Airstrike on Yemen aid facility could be violation, says HRW
An airstrike by the Saudi-led coalition on a warehouse of the aid group Oxfam appears to have violated the laws of war, Human Rights Watch said on Thursday.
The strike occurred on 18 April at Oxfam's facility in the northern city of Sadaa, a traditional stronghold of the Houthis who are targeted by the coalition.
Under the laws of war "civilians and civilian objects may never be deliberate targets of attack," the New York-based watchdog said in a statement.
"The fact that the Oxfam warehouse should have been known to the coalition forces raises concerns that the attack was deliberate."
The coalition has not commented on the incident.

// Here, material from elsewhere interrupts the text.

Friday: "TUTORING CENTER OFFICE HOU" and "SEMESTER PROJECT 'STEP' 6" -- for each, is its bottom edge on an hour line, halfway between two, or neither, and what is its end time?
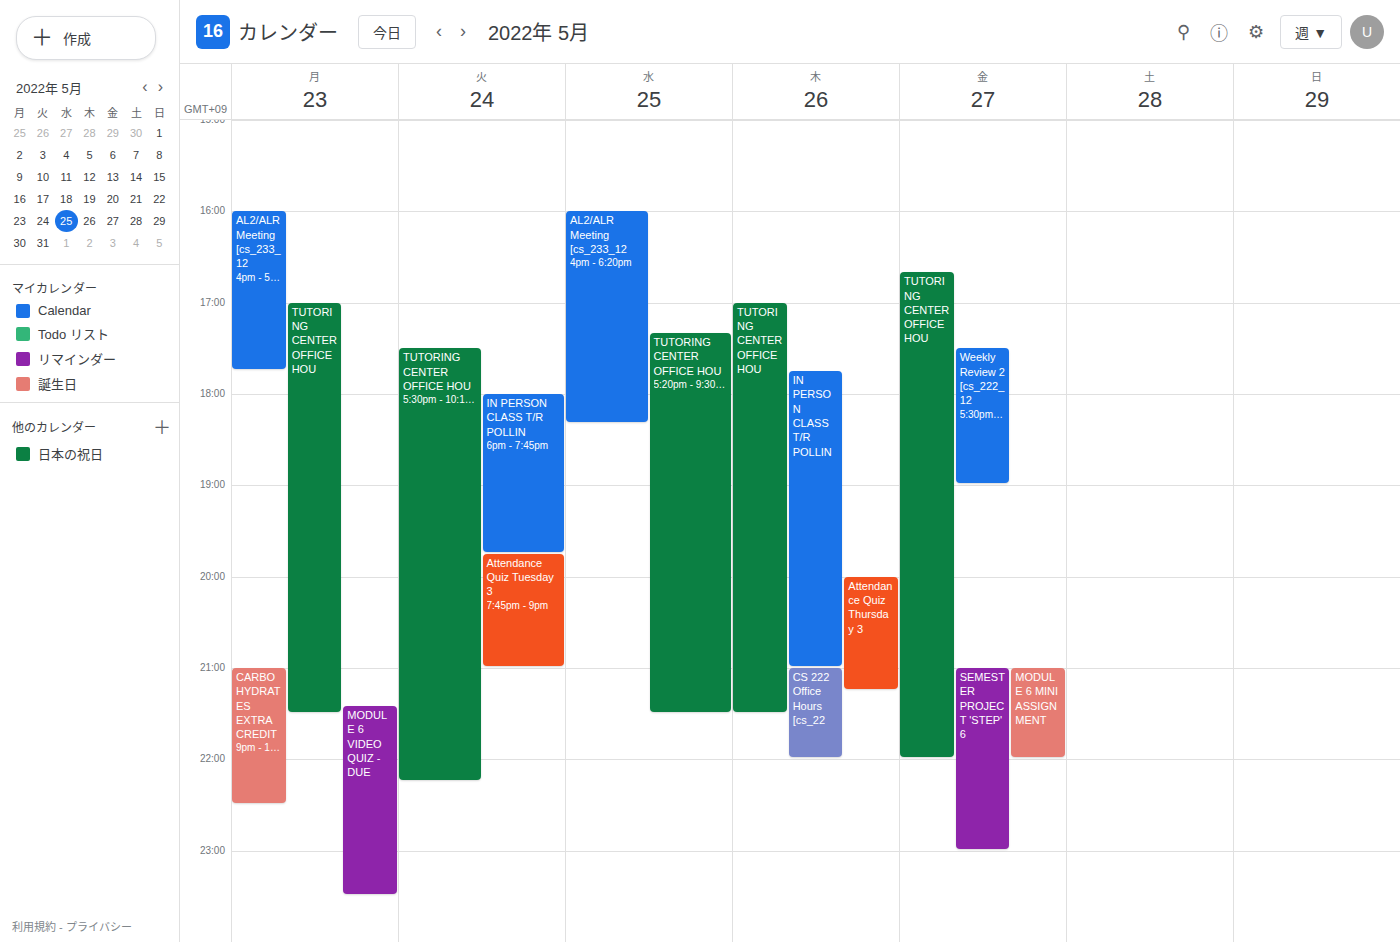
"TUTORING CENTER OFFICE HOU": 10:00 PM, exactly on the 10 PM line. "SEMESTER PROJECT 'STEP' 6": 11:00 PM, exactly on the 11 PM line.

Its spokesman, Brigadier General Ahmed al-Assiri, stated repeatedly during the initial 27-day coalition air campaign that its forces were being careful to avoid civilian casualties.
On 13 April, he accused the Houthis of using civilian infrastructure, including schools, hospitals and stadiums to store military equipment.
Oxfam's Yemen country director, Grace Ommer, called the warehouse attack "an absolute outrage".
She said the British-based charity told the coalition where its offices and storage facilities were located.
"The contents of the warehouse had no military value," but contained material related to the group's provision of clean water to thousands of households in Sadaa, Ommer said in a statement.
According to the UN, millions of people have been affected by conflict in Yemen, where they are struggling to access healthcare, water, food and fuel.
"The dire humanitarian situation in Yemen is made worse by attacks on relief supplies," Human Rights Watch said.
On Tuesday night, the coalition said it was ending its initial Operation Decisive Storm bombing campaign that aimed to halt the Houthi advance.
It said it was starting a new phase aiming to resume Yemen's political process, deliver aid and fight "terrorism".